→ **Aufgabe und Vorgaben**
Ordne die Zeilen aller folgenden Einträge als nummerierte Liste ohne Leerzeilen an. Lass die Bilder in der Antwort weg.

··· Gespeicherte Einträge

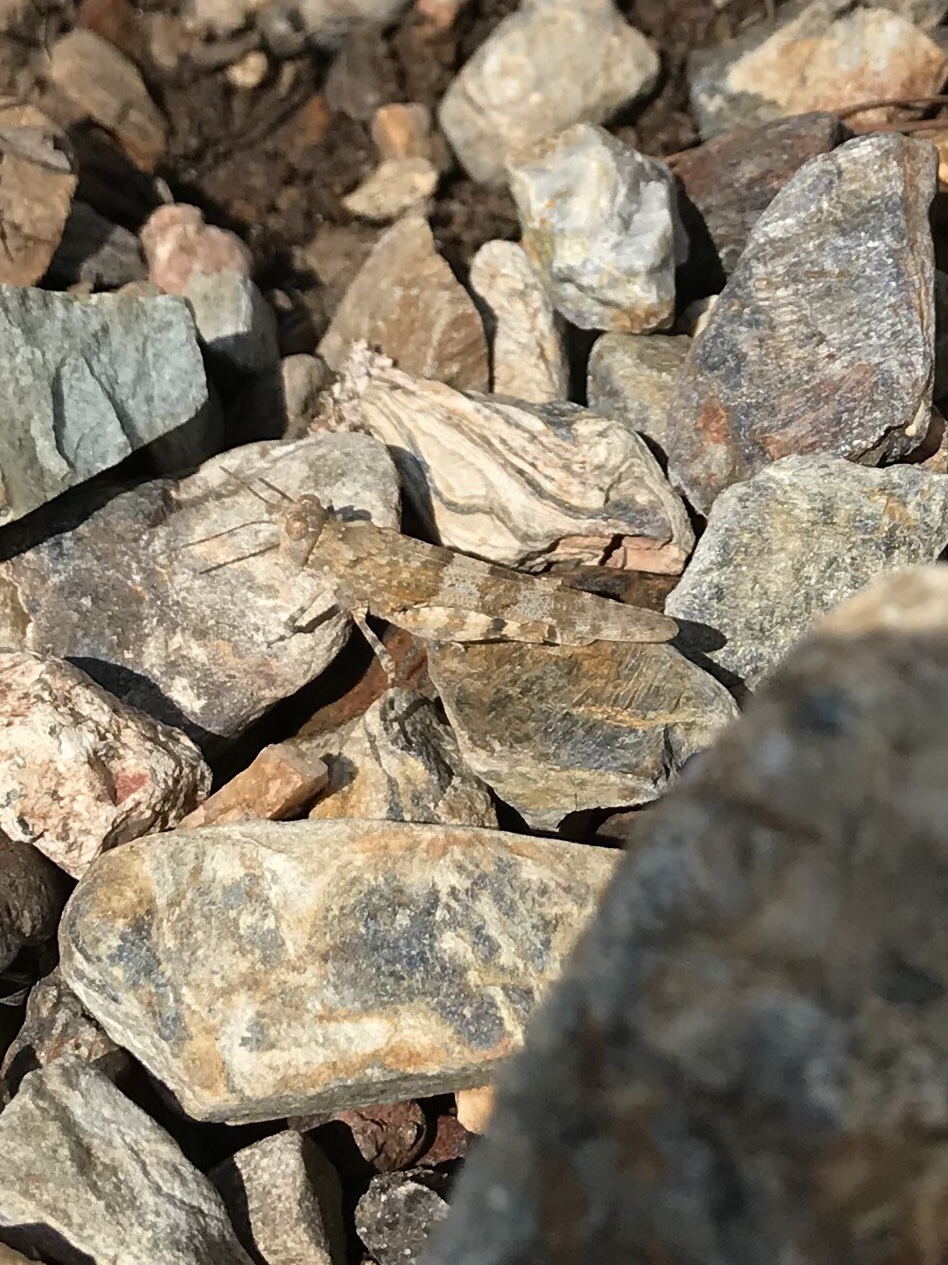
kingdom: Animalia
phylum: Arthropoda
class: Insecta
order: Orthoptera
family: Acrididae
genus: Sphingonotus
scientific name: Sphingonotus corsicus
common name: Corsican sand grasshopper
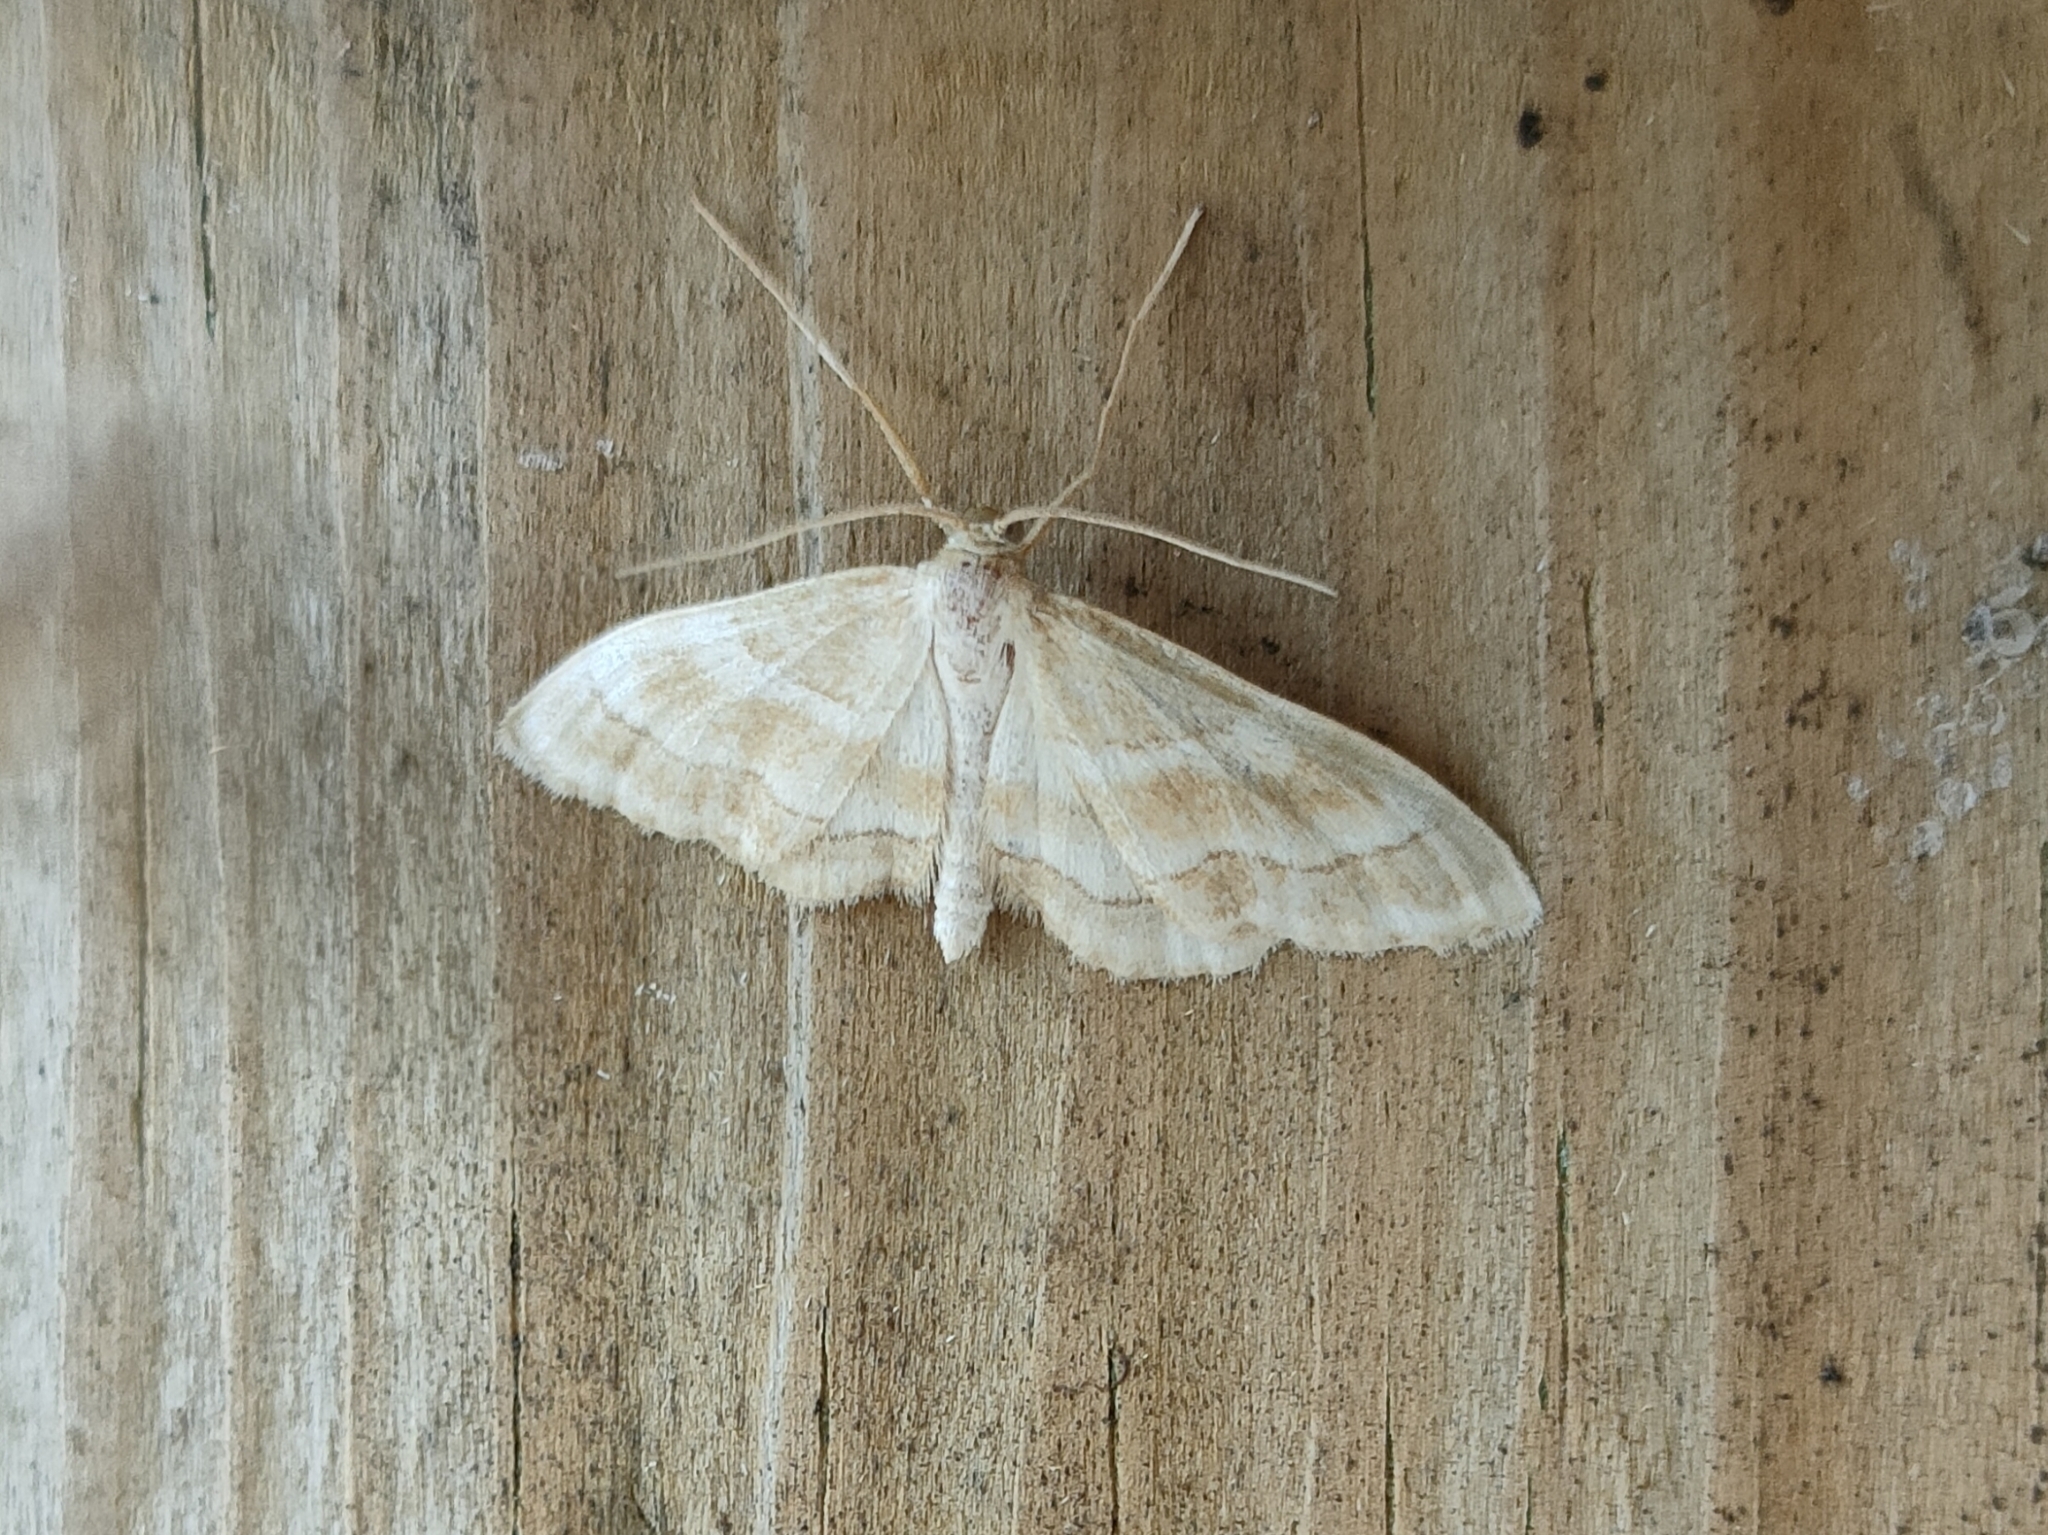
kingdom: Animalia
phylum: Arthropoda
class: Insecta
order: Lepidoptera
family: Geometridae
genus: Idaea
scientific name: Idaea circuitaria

······

→ **Richtiges Ergebnis**
1. kingdom: Animalia
2. phylum: Arthropoda
3. class: Insecta
4. order: Orthoptera
5. family: Acrididae
6. genus: Sphingonotus
7. scientific name: Sphingonotus corsicus
8. common name: Corsican sand grasshopper
9. kingdom: Animalia
10. phylum: Arthropoda
11. class: Insecta
12. order: Lepidoptera
13. family: Geometridae
14. genus: Idaea
15. scientific name: Idaea circuitaria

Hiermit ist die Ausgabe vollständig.